Oct. 9, 2002 | The Protein Data Bank (PDB) is not the first database that Director Helen Berman has run. She and several other members of the Research Collaboratory for Structural Bioinformatics (RCSB) team cut their teeth on the Nucleic Acid Database (NDB), which was established in 1991.

Although DNA, RNA, and protein-nucleic acid structures have always been welcome in the PDB (despite the noninclusive nature of its name), the NDB team realized early on that a relational database would be of greater benefit to the nucleic acid research community than the flat files found in the PDB. So they set out to build one. The NDB vision was a well-curated database of primary structural results and derivative data that would allow complex queries and comparisons of nucleic acid structures.

The NDB team tested the mmCIF (macromolecular crystallographic information file) format and found that it worked well. They introduced structure validation software and automated data processing procedures, and added resource links to their Web site to help scientists. In essence, the NDB experience made the RCSB highly qualified to take over the larger, more complex PDB in 1998. The NDB's software and systems were easily transferable to the PDB — most of the major bugs had already been eliminated.

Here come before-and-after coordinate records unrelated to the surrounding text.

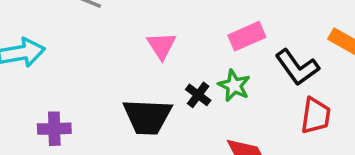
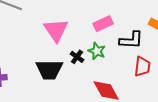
pink triangle: (161, 46) -> (56, 30), size x1.5
black L-shape: (297, 67) -> (131, 40), turned -50

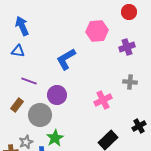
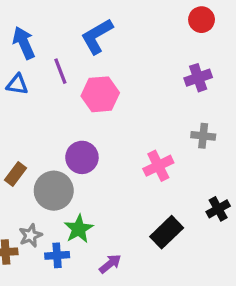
pink hexagon: (97, 31) -> (100, 94), moved
blue L-shape: (66, 59) -> (97, 36), moved
purple line: (29, 81) -> (60, 71), moved, turned 49

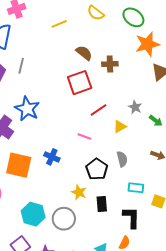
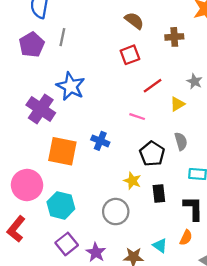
brown cross: (110, 64) -> (174, 37), moved
red square: (80, 83) -> (130, 55), size x0.7
cyan hexagon: (33, 214) -> (61, 205), moved

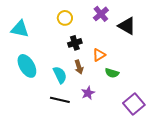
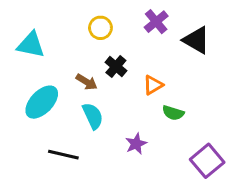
black cross: (75, 43) -> (116, 66), turned -32
cyan ellipse: (27, 66) -> (42, 102), turned 75
brown arrow: (79, 67) -> (87, 82), moved, turned -40
black line: (60, 100) -> (63, 155), moved

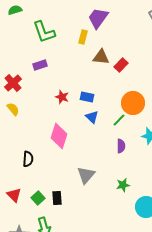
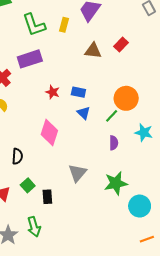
yellow rectangle: (83, 37) -> (64, 25), moved
purple rectangle: (40, 65) -> (30, 59), size x1.6
red rectangle: (121, 65) -> (121, 44), moved
green star: (123, 185) -> (116, 183), size x1.6
green square: (38, 198) -> (28, 185), moved

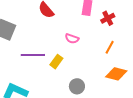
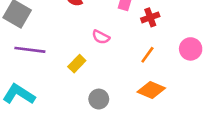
purple line: (33, 55) -> (30, 50), moved

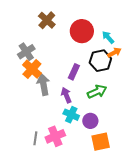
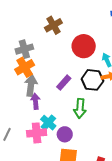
green arrow: (97, 92) -> (80, 108), turned 102
purple arrow: (66, 95) -> (35, 101), moved
pink cross: (55, 136) -> (37, 133), moved

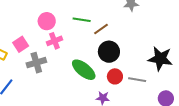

Berman still oversees the NDB, which, unlike the PDB, is funded by a research grant that enables it to act as an incubator of ideas. Berman is cautious about altering the PDB archive but can play around a little more with the NDB.

To come up with new ways of doing things, biological databases need those rare individuals with experience in two languages — science and computers. This past summer, the NDB rooms were full to overflowing with such a group — undergraduate interns with double majors in biology and computer science, who were eagerly collaborating on new tools for the site. Berman clearly approves: "I wish I knew how to bottle this recipe so that we'd have it every year."